Methodology

Methodology

The 5 task templates

All tasks take a fixed input fixture (a real small repo / function / doc the agent has never seen) and produce output judged against a fixed rubric. This way the quality score is comparable across model tiers, not just within them.

#TaskInput sizeOutput sizeWhy
1Code review2K LOC1K reviewTests structured-analysis ability; classic use case
2Doc generation500 LOC1.5K docTests structured prose generation
3Unit tests800 LOC1.2K testsTests code comprehension + test pattern knowledge
4Refactor proposal1K LOC800 designTests architectural reasoning
5Design doc200 LOC2K docTests long-form synthesis from small inputs

Concurrency matrix

Each (task, concurrency) cell is run 3 times for variance estimation.

N=1N=2N=3N=4N=5
code-review
doc-gen
test-gen
refactor
design-doc

= 75 trials per model tier

Phase plan

PhaseModel tiersBudgetStatus
1minimax-m3$0in progress
2Opus 4.5~$40pending Phase 1 results
2Grok (imagine text)~$5pending Phase 1 results
2GLM-5.2~$30pending Phase 1 results

If Phase 1 reveals the harness is broken (judge is noisy, fixtures leak, concurrency not actually parallel), Phase 2 is paused until the bug is fixed.

Per-trial measurements

Each trial records:

  • model — model identifier (e.g. minimax-m3, claude-opus-4-5)
  • task_id — 1..5
  • concurrency — 1..5
  • rep — 1..3 (variance estimation)
  • trial_id — uuid
  • started_at, finished_at — ISO timestamps
  • wall_clock_seconds — dispatch start → all-N done
  • tokens_in, tokens_out — totals across N agents
  • cost_usd — total cost
  • per_agent_outputs — list of N raw outputs
  • per_agent_metrics — list of N (tokens_in/out, cost, latency)
  • judge_scores — list of N LLM-judge scores (1–5)
  • mechanical_checks — completion, length, coherence

Judge rubric

Quality is scored 1–5 by a separate LLM-judge call (same model tier as the trial) on three dimensions:

  • Correctness — does the output achieve the stated task?
  • Completeness — does it cover what was asked?
  • Concision — is it free of padding / filler / repetition?
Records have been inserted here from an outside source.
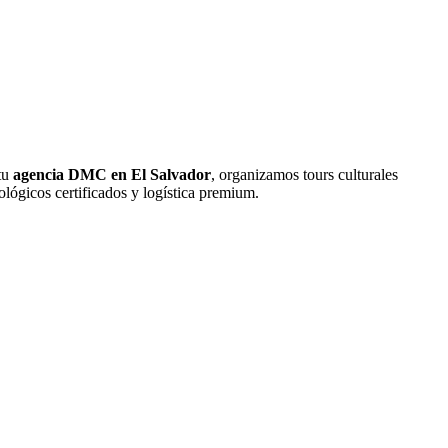
 tu
agencia DMC en El Salvador
, organizamos tours culturales
lógicos certificados y logística premium.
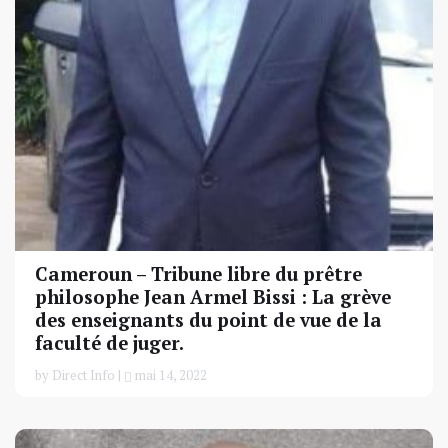
Cameroun – Tribune libre du prêtre
philosophe Jean Armel Bissi : La grève
des enseignants du point de vue de la
faculté de juger.
by Direct Info |
mai 14, 2022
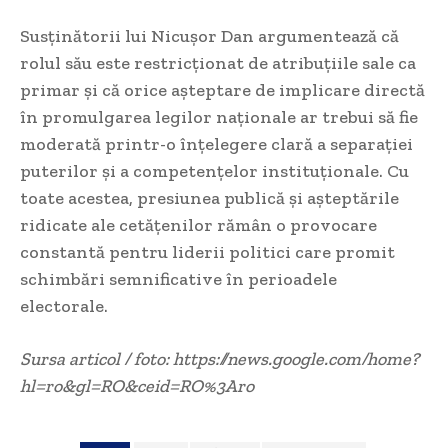
Susținătorii lui Nicușor Dan argumentează că
rolul său este restricționat de atribuțiile sale ca
primar și că orice așteptare de implicare directă
în promulgarea legilor naționale ar trebui să fie
moderată printr-o înțelegere clară a separației
puterilor și a competențelor instituționale. Cu
toate acestea, presiunea publică și așteptările
ridicate ale cetățenilor rămân o provocare
constantă pentru liderii politici care promit
schimbări semnificative în perioadele
electorale.
Sursa articol / foto: https://news.google.com/home?
hl=ro&gl=RO&ceid=RO%3Aro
Final score = mean of three dimensions.

Concurrency mechanics

The dispatcher uses Python concurrent.futures.ThreadPoolExecutor with N=concurrency workers. Each worker is an independent claude -p subprocess (for Claude models) or HTTP request (for Skynet/OpenAI-compatible providers). Wall-clock is measured from T0 (first worker spawned) to T_done (last worker finishes).

Token window guardrails:

  • Claude Code/Opus via OAuth Max: 5-hour rolling window — track usage, hard-stop at 60% of budget per hour
  • Grok SuperGrok Heavy: ~500 images/day quota, treat as token-equivalent ~150K/day
  • GLM-5.2: 1305 throttle on big system prompts — force compact prompt override via ~/.hermes/prompts/glm-5.2-compact.txt
  • minimax-m3: effectively free, no constraint

The fixtures

Input fixtures are pinned at fixed git SHAs to prevent drift across trials. See tasks/fixtures/ for the per-task source code + README explaining why it was chosen.